Terror ohne Ende. Hast du das hier durch, bist du fertig, kannst du dich einsargen lassen. Zwei Boxen, acht Platten, über 600 Minuten lang nur das: Schaben, Klopfen, Schleifen, Sägen, Hammer auf den Kopf. Klingt so, wie sich das Aufreißen von geronnenem Schorf anfühlt. Wie ausgerenkte Beinknochen, herauslappend aus der offenen Fleischwunde, mit dem Schleifpapier zu bearbeiten. Acht Platten lang Krach, Geräusch, ab­solute Kaputtheit. Herrlich.

Mit den beiden New-Blockaders-Gedächtnis­boxen »Viva Negativa I/ II« wird in ausufernder Weise einem Act gehuldigt, der in einem randständigen Genre ein krasser Außenseiter war. Die New Blockaders aus England schafften es nie, Szene-Ikonen des Industrial wie SPK oder Throbbing Gristle zu werden, sondern gelten bis heute als gut gehüte­tes Geheimnis. Ihre Anfang der achtziger Jahre erschienenen Platten kamen über eine Auflage von 100 Stück kaum hinaus, und wer eine dieser Originalpressungen besitzt, kann dank unverschämt hoher Sammlerpreise die anstehenden Probleme der Riester-Rente umgehen.

Die New Blockaders wurden, obwohl bis heute kaum mehr als ein Gerücht, immens einflussreich. Das muss so sein, denn sonst hätten sich kaum diese Massen von renommierten Klangkaputtmachern zusammentrommeln lassen, um für »Viva Negativa!« Klassiker der New Blockaders neu zu bearbeiten. Die Liste reicht von John Wiese über Thurston Moore von Sonic Youth bis hin zu einschlägigen Ver­tretern des Japan-Noise und Jim O’Rourke. Wenn die Brüder Richard und Philip Rupenus, die damals The New Blockaders bildeten, postum Ehrerbietung verlangen, so verneigen sich alle, so scheint es.

Von Musik kann hier nicht die Rede sein, nicht mal wirklich von Anti-Musik. Was bei den New Blockaders zählte, war vor allem die Einstellung. Noch radikaler, negativer, nihilistischer gewesen zu sein als alle anderen, sich den Ehrentitel »Weltmeister des Krachs« umhängen zu können, das hat für Respekt in einem Genre gesorgt, in dem das reine Störgeräusch, die Annäherung an das weiße Rauschen, gefeiert wird wie anderswo ein Refrain, der sich besonders gut mitgrölen lässt.
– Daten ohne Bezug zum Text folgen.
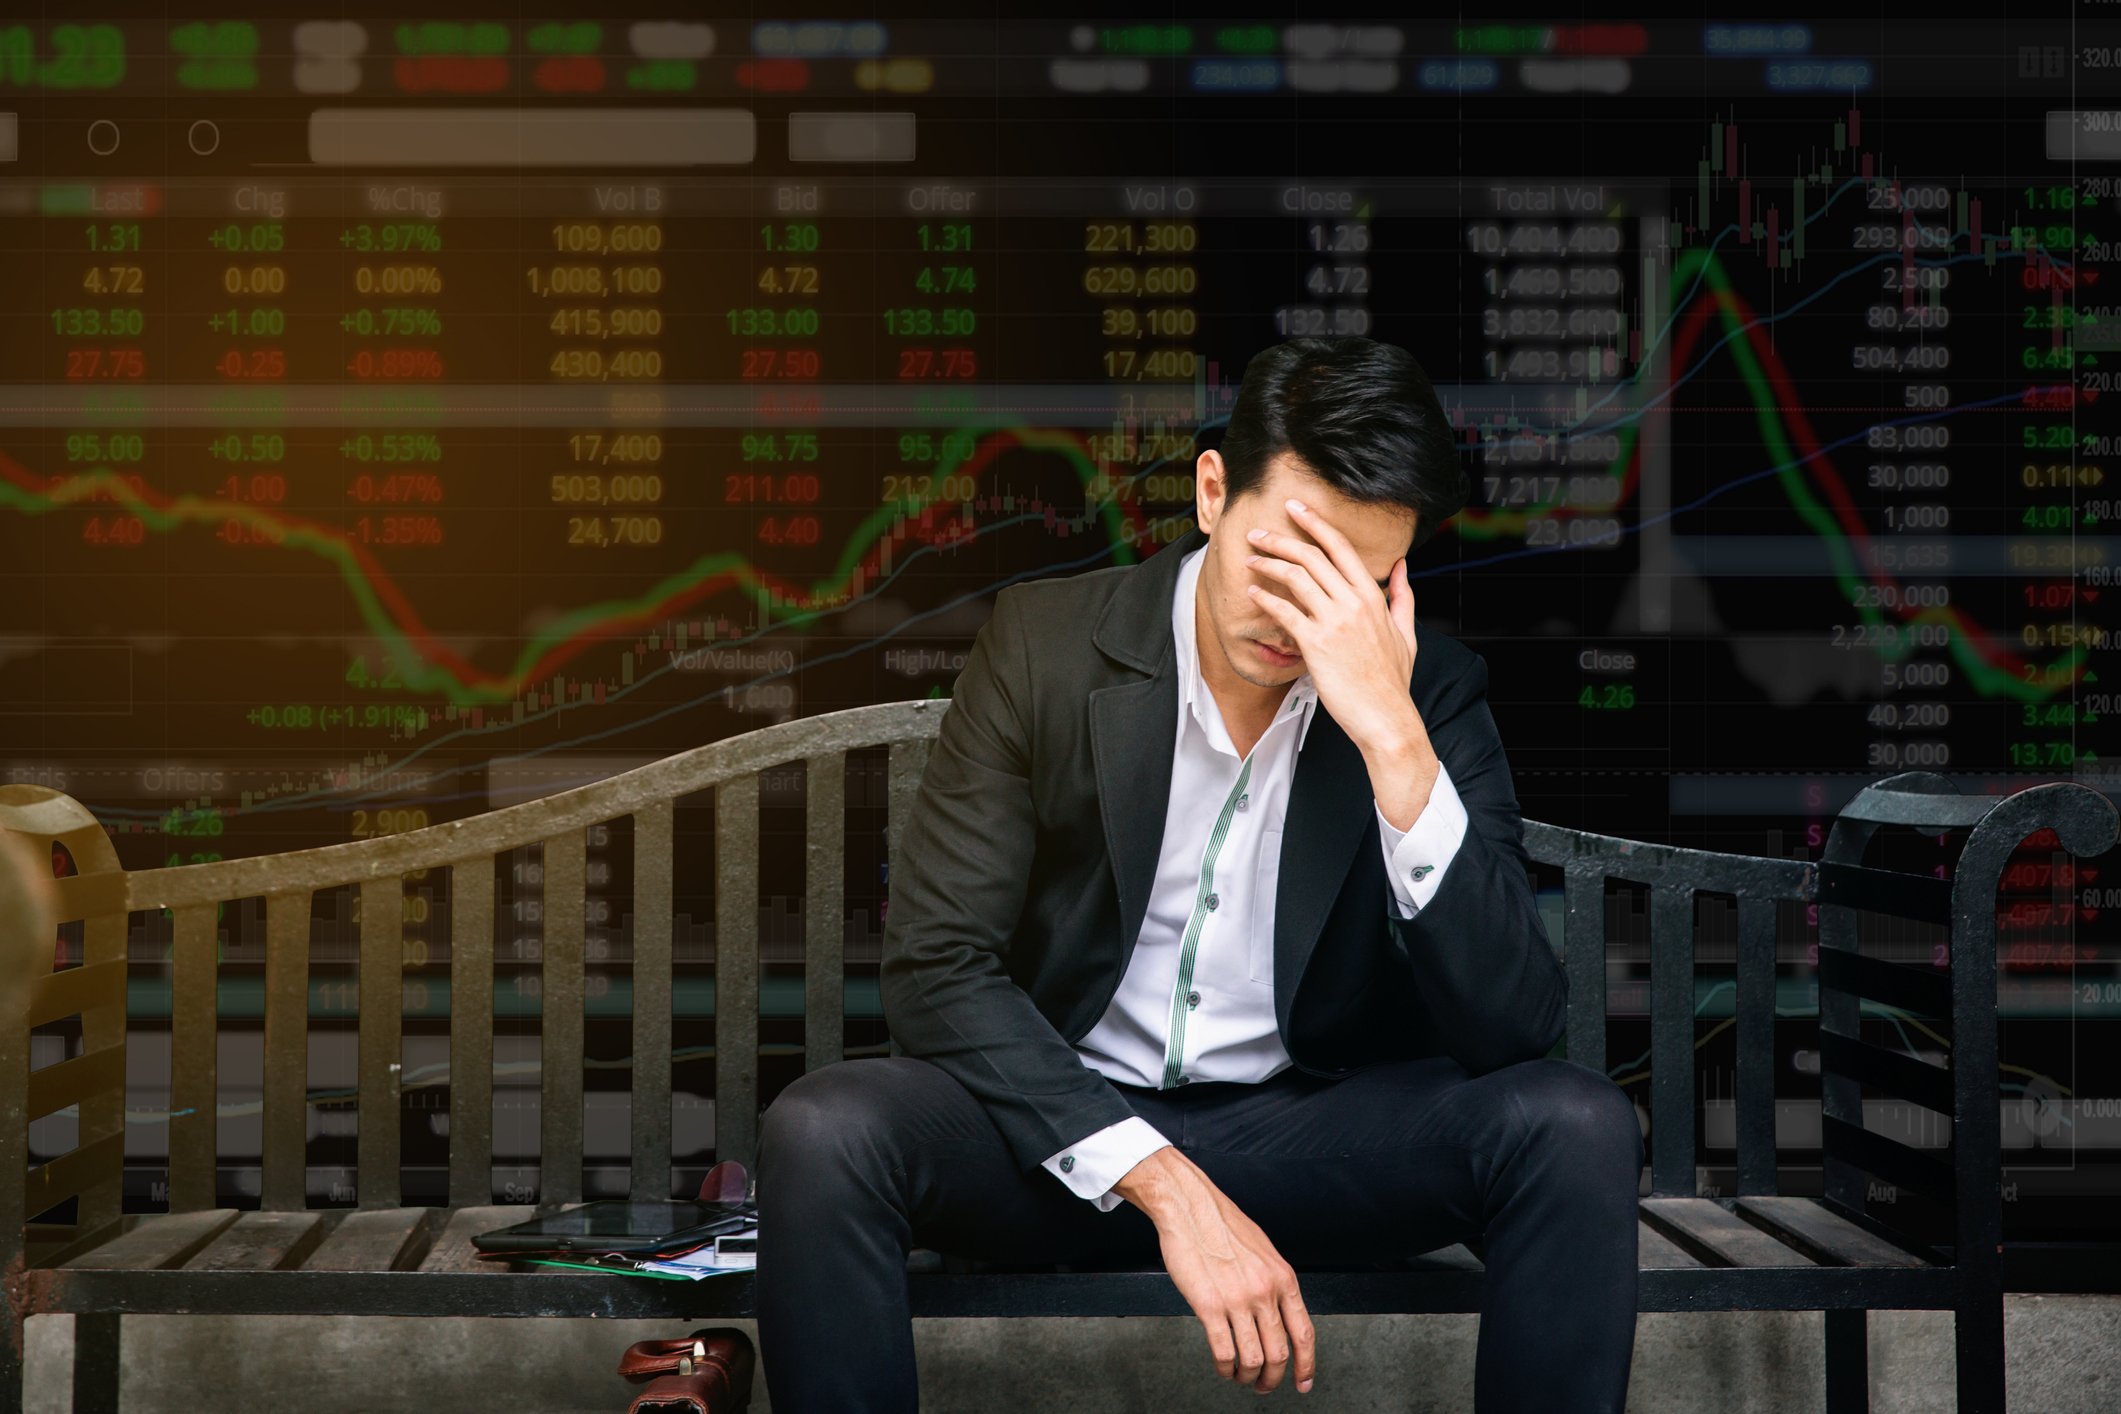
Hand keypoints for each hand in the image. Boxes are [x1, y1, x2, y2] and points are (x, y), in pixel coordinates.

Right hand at [1111, 1147, 1317, 1393]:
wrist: (1190, 1206)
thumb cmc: (1221, 1224)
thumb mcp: (1263, 1251)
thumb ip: (1274, 1282)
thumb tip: (1280, 1311)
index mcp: (1282, 1278)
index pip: (1304, 1333)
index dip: (1306, 1365)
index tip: (1303, 1381)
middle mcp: (1264, 1291)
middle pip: (1280, 1353)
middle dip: (1273, 1378)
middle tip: (1264, 1385)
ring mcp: (1237, 1300)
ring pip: (1253, 1359)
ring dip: (1248, 1377)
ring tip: (1240, 1377)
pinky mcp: (1208, 1305)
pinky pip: (1223, 1352)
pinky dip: (1224, 1367)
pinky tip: (1222, 1366)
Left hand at [1244, 496, 1423, 758]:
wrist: (1386, 717)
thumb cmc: (1392, 681)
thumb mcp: (1406, 633)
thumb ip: (1402, 596)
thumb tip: (1401, 567)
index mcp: (1373, 598)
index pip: (1341, 548)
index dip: (1316, 524)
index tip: (1297, 508)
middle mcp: (1354, 603)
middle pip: (1312, 557)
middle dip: (1281, 539)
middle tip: (1258, 532)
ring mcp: (1335, 622)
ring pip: (1296, 578)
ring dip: (1268, 564)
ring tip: (1250, 559)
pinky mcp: (1317, 644)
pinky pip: (1285, 612)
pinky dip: (1266, 598)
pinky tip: (1254, 593)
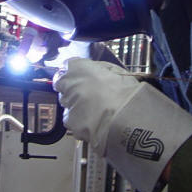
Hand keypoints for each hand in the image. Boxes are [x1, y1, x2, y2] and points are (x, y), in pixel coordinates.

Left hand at [54, 57, 191, 191]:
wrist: (126, 117)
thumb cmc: (126, 92)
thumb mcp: (116, 71)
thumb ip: (99, 70)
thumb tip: (95, 71)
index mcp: (79, 67)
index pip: (67, 67)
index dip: (74, 75)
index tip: (81, 79)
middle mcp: (68, 84)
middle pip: (65, 87)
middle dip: (74, 91)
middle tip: (92, 97)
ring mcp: (68, 104)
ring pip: (68, 106)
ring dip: (77, 108)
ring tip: (96, 113)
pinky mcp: (71, 123)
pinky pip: (73, 122)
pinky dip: (80, 124)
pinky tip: (95, 124)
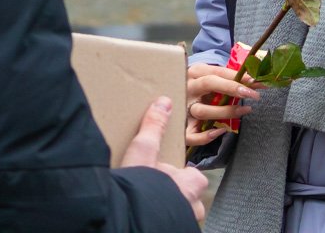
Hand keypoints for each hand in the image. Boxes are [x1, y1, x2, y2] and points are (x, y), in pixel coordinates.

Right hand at [121, 97, 208, 222]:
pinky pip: (172, 224)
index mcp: (191, 185)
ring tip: (152, 203)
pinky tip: (148, 214)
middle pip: (191, 199)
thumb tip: (163, 103)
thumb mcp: (143, 151)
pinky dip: (162, 220)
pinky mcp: (170, 229)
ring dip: (172, 208)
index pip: (197, 178)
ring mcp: (183, 223)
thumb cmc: (140, 188)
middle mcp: (191, 207)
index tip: (171, 171)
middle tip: (159, 188)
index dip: (184, 174)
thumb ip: (154, 127)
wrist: (127, 219)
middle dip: (179, 194)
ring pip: (183, 214)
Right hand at [185, 63, 260, 147]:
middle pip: (208, 84)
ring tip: (243, 110)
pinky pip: (190, 135)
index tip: (255, 82)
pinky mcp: (181, 126)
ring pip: (202, 110)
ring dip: (225, 112)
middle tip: (252, 94)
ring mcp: (183, 108)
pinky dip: (205, 137)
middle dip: (232, 88)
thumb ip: (230, 79)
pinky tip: (220, 131)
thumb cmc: (201, 88)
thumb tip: (256, 82)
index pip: (218, 72)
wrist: (173, 94)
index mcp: (196, 72)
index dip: (237, 77)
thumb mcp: (211, 78)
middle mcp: (188, 88)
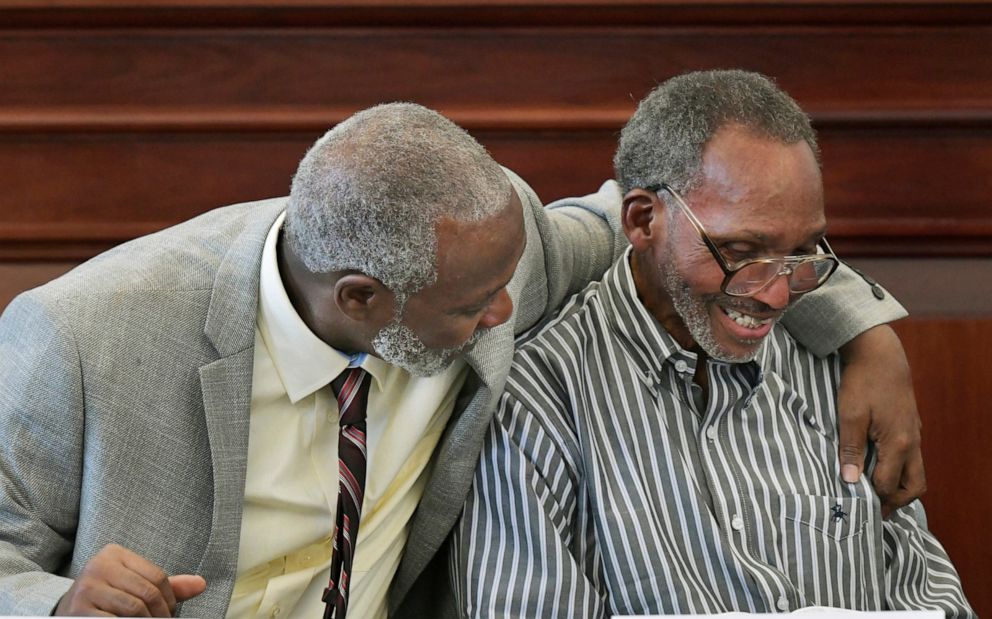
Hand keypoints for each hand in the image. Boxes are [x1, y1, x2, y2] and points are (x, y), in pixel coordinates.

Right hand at [55, 543, 205, 616]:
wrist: (65, 612)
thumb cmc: (106, 598)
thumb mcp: (133, 584)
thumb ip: (166, 585)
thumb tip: (201, 584)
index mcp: (114, 554)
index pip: (157, 576)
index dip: (170, 598)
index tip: (170, 611)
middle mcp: (98, 566)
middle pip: (147, 592)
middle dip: (161, 613)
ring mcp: (86, 588)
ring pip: (134, 608)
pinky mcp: (78, 610)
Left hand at [838, 324, 925, 517]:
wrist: (880, 353)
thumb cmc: (862, 382)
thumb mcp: (850, 415)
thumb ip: (850, 449)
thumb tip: (850, 481)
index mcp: (898, 444)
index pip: (889, 485)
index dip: (874, 499)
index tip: (856, 507)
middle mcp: (912, 442)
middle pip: (914, 486)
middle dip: (896, 502)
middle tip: (875, 511)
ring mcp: (914, 434)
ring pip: (916, 472)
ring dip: (900, 487)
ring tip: (877, 494)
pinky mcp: (910, 425)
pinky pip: (912, 457)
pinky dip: (900, 470)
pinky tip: (880, 467)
Richard und Philip Rupenus trieben es mit dem Anti-Alles auf die Spitze. Bei Geistesverwandten des Industrial wie Throbbing Gristle oder SPK gab es trotz des Willens zu Destruktivität auch Momen­te, in denen nicht alles Hass war, Discoeinflüsse gar, oder sogar Humor und Selbstironie. Bei den New Blockaders jedoch war alles ein riesengroßes und permanent wiederholtes Anti. Von »anti-news­pa­pers, anti-magazines, anti-books, anti-music« und noch einigen »Antis« mehr ist da die Rede in ihrem »Manifesto« aus dem Jahr 1982, das mit einer gehöri­gen Portion Vulgärfuturismus aufwar­tet, die Filippo Tommaso Marinetti stolz ge­macht hätte. Vom Ende der Geschichte ist da die Rede und vom Verlangen, die Zukunft augenblicklich in die Gegenwart zu versetzen. Damals gehörten derartige Anlehnungen an den futuris­tischen Ikonoklasmus aller­dings auch einfach dazu, und zur Industrial­folklore lassen sich auch so schön klingende Sätze zählen wie: »Schreibmaschinen sollen zu Pianos werden.«

Den New Blockaders war das permanente Suchen nach eigenen Ikonen, eigenen Antihelden, nach eigenen Vertriebsstrukturen, um die es vielen Kollegen des Genres ging, zu viel Brimborium, zu viel aufgeblasene Ge­genkulturkacke, schon wieder zu nah dran an Kunst und Kunstbetrieb. Sie verlangten nach der reinen Negativität, nach Totalblockade und verorteten sich in der Nähe der Kunst­verweigerungsbewegung Neois­mus. Alles sollte zerstört werden, damit etwas Neues kommt, aber wie das Neue dann konkret auszusehen habe, dieses Neue etwas genauer in ihrem »Manifesto« zu benennen, das wäre ihnen schon wieder zu konstruktiv ge­wesen.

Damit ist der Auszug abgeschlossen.